• **Page text**
____
A sensible state response to the Britney Spears case
Massachusetts should establish office to aid adult guardianship decisions
THE BRITNEY SPEARS case has called attention to what can go wrong under legal guardianship or conservatorship. For example, we cannot know exactly why it took so long to let Spears choose her own lawyer, but no one should be denied that right for any period of time. Protections were added to Massachusetts guardianship law in 2009 to prevent this exact problem.
The Massachusetts Guardianship Policy Institute has advocated since 2015 for better oversight and greater public support for guardianship and conservatorship. The challenge is threefold: (1) to make guardianship services more accessible to those who need such help; (2) to prevent overreaching by guardians or conservators, by allowing autonomy where possible and preserving the individual’s dignity at all times; and (3) to achieve these aims without making the laws so weak or so expensive to administer that vulnerable people who need protection cannot get it. Guardians and conservators who act fairly, competently, and with compassion have nothing to fear from greater oversight and accountability for all such appointments.
Guardianship and conservatorship are complex relationships that should always remain a last resort, to be used only when less drastic means have been unsuccessful. These appointments cannot be based on value judgments about “quality of life” for individuals who need our help. The sole purpose is to assist in achieving whatever life choices the individual would make for themselves.
For example, whether Britney Spears wants more children must be her decision, unless she were so incapacitated that she had no idea how children are conceived or what having a child means. She clearly is not anywhere close to that level of incapacity. But often the issues are not so obvious. Finding the right balance between safety and individual autonomy for a person struggling with incapacity is a continuing challenge. Those who take on this responsibility need ongoing public awareness and support.
____
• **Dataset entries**

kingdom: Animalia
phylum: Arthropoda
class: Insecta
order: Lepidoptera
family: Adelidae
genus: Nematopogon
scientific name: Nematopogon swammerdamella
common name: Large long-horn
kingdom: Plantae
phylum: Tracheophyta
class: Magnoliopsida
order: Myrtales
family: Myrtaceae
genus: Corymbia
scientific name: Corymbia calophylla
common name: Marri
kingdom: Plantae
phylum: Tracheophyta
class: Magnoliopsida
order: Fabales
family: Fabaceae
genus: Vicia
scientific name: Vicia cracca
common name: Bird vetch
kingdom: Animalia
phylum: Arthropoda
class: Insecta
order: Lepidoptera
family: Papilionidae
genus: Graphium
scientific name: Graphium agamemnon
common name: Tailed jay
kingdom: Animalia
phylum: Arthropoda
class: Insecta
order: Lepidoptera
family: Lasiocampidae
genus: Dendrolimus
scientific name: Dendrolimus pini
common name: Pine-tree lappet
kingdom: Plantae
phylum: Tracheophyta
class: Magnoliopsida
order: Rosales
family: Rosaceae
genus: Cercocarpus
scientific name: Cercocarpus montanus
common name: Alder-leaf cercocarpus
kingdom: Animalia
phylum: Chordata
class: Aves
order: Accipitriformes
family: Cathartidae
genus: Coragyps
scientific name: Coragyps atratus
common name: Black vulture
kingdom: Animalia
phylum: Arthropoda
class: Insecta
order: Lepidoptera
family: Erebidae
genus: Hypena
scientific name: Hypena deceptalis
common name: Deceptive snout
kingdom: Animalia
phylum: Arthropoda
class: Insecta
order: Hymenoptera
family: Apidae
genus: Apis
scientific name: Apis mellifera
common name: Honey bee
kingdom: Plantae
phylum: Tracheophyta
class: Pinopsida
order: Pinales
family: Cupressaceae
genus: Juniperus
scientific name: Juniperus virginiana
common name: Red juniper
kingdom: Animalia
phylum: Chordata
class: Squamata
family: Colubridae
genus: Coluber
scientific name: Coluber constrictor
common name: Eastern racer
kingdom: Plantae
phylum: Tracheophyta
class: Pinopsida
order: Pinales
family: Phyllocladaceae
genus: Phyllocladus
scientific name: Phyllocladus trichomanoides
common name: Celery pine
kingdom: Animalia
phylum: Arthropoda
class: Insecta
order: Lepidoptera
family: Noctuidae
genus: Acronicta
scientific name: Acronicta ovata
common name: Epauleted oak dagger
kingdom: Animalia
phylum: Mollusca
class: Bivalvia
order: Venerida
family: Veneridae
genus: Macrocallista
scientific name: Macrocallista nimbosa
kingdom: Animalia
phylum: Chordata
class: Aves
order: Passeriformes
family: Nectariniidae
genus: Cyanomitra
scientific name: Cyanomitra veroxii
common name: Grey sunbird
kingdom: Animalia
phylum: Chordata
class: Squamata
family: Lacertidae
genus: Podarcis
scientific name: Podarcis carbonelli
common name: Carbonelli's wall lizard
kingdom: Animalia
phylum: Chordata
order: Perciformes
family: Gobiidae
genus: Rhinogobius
____
• **Exercise objective**
Pick up the op-ed on guardianship oversight in Massachusetts after its last sentence and continue writing it. The items come from a separate source and are unrelated to the text.

• **Answer for the task**
Change is afoot. The Probate & Family Court in Massachusetts joined with the Institute in 2020 to establish Public Guardian Services, a privately funded, publicly supervised guardianship service, now working in three counties, with plans to expand statewide with additional private funding.
But private sources are not enough. Massachusetts, unfortunately, has not been a leader in funding public guardianship. This must change. In a recent letter to the US Health and Human Services Secretary Xavier Becerra and Attorney General Merrick Garland, Sens. Elizabeth Warren and Bob Casey acknowledged the need for more collaboration among federal officials and state courts to repair the holes in the system:
“While guardians and conservators often serve selflessly and in the best interest of the person under guardianship, a lack of resources for court oversight and insufficient due process in guardianship proceedings can create significant opportunities for neglect, exploitation, and abuse.”
A bill to establish an Office of Adult Decisional Support Services within the Trial Court (H1898/S974) has been before the Legislature since 2017, now sponsored by Sen. Cynthia Creem and Rep. Paul Tucker. This legislation would improve oversight and best-practices in guardianship and conservatorship, as well as support alternatives to guardianship—such as supported decision-making—statewide. The office would identify training opportunities, resources, and technical expertise for all court-appointed fiduciaries, using centralized systems and tools for oversight and program development. This bill should be enacted in this Legislative session.Public guardianship is a core function of state government. So is the duty to support and oversee those who offer this kind of assistance. We therefore must continue to raise public awareness around guardianship and conservatorship practices that were brought to light by the Spears case, and to provide systems to protect the rights of individuals from the risks of overreaching, or in isolated cases, outright abuse guardians or conservators. We believe that the way to achieve both of these important goals is to act with purpose to establish the Office of Adult Decision Support, and to fund it adequately.
Scott Harshbarger a former Massachusetts attorney general. Paul Lanzikos is a former secretary of elder affairs. They are members of the Massachusetts Guardianship Policy Institute.